Above: Ckat Duke finishes a mask.
The initial pattern of the fabric masks came from a member who posted on behalf of a home health care service company called BrightStar. From there, volunteers have found varying patterns and styles, depending on their skill level.
“We’ve got members of the group who are either using more form-fitting patterns they found online, and some are experimenting with putting pipe cleaners or bread ties that will conform to the nose — preventing air gaps around it. Several different ones are being produced at various levels of complexity, based on the skill of the people who are taking them on,” Gregg said.
Gregg wants to make sure people are aware that these fabric masks are not being expected to take the place of surgical N95 masks.
“These are for person-to-person transfer,” she said. “Probably the best [use] for these masks is for a person who is infected or possibly infected, to contain their own germs. So, as opposed to wearing it to be protected from other people, you would wear it to prevent your germs from spreading to other people.”
The 100% cotton fabric masks do have the ability to be washed and sanitized — something the disposable ones do not.
Aron Sousa, MD, thinks these fabric masks are a helpful alternative for people who do not have access to traditional masks.

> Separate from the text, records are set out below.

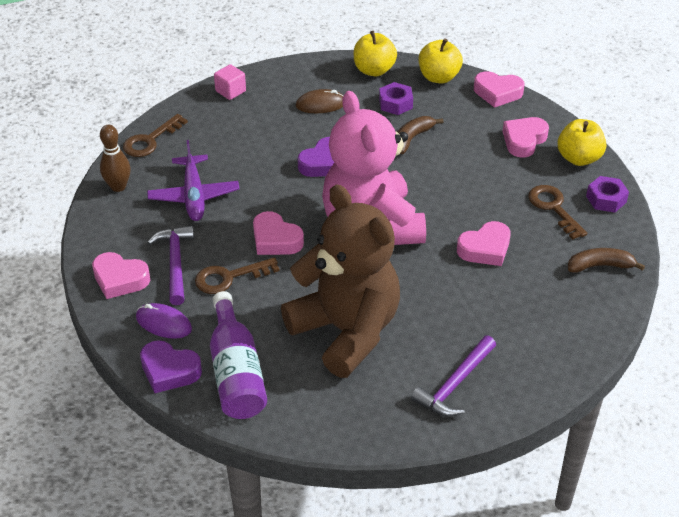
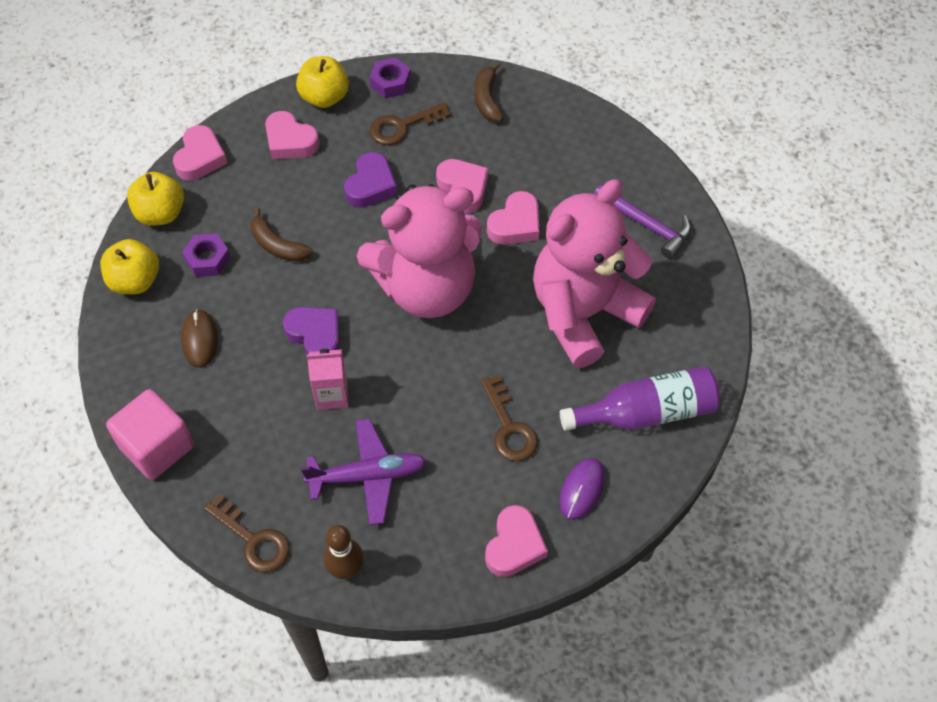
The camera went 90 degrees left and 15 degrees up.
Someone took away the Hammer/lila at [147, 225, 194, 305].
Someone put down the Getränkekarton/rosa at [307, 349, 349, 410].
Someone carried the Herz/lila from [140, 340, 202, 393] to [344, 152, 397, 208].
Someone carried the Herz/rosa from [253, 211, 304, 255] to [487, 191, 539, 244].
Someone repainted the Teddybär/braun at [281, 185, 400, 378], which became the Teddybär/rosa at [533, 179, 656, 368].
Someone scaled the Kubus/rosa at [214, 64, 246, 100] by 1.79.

“I think, in particular, for people who are sick and want to keep their droplets from getting to people in their household, or people they might accidentally be around – I think masks like these would be an excellent thing to use if they don’t have a mask that’s actually produced for that purpose.”
Sousa said that while hospitals wouldn’t use a bandana or cloth face mask generally, this is a great option for people at home to protect other people from their sickness. The CDC has a website about facemasks which suggests that if one is unable to use a well-tested facemask, to use a homemade cloth mask.
“I think if people make masks that are comfortable and easy to use, then that could be a great help,” he said.
The physician encourages people to be aggressive about social distancing, in order to prevent more coronavirus cases.
“The whole challenge of preventing COVID-19 illness is to keep it from spreading from person to person, so our hospitals don’t get overrun and overwhelmed,” he said. “That requires social distancing, so you have to keep yourself way from other people. If you have to cough or sneeze, you should do that into a tissue you can get rid of, or into your sleeve or elbow. Wear a mask if you’re sick, and stay home if you’re sick — do not go out.”
“We have not flattened the curve yet,” Sousa set. “We need to do everything we can to flatten the curve because that will save lives.”
For now, Gregg is unable to estimate just how many masks will be made and distributed, but she has given out about 350 yards of elastic. This amount can produce about one thousand masks.
Many community members have expressed interest in donating money to help, but currently, the nationwide shortage of elastic means there way to buy the needed supplies yet. The team is looking at switching designs to use fabric ties since wholesaler distributors are out of elastic.
Above: Masks made with elastic and with ties.
If a provider of elastic becomes available, Seams will then put a call out for financial donations to facilitate the purchase of more elastic to make more fabric masks.